Data excerpts
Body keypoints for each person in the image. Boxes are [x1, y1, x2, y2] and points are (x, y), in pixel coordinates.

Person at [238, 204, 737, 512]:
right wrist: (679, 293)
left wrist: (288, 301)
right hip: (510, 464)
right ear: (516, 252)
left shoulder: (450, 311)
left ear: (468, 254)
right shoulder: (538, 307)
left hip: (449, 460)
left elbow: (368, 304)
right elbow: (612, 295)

Task brief
Including any blank lines, repeat the data exactly.

The completed task
Body keypoints for each person in the image. Boxes are [x1, y1, x2, y2] and points are (x, y), in pixel coordinates.

Person at [238, 204, 737, 512]:
right wrist: (679, 293)
left wrist: (288, 301)
right hip: (510, 464)
right ear: (516, 252)
left shoulder: (450, 311)
left ear: (468, 254)
right shoulder: (538, 307)
left hip: (449, 460)
left elbow: (368, 304)
right elbow: (612, 295)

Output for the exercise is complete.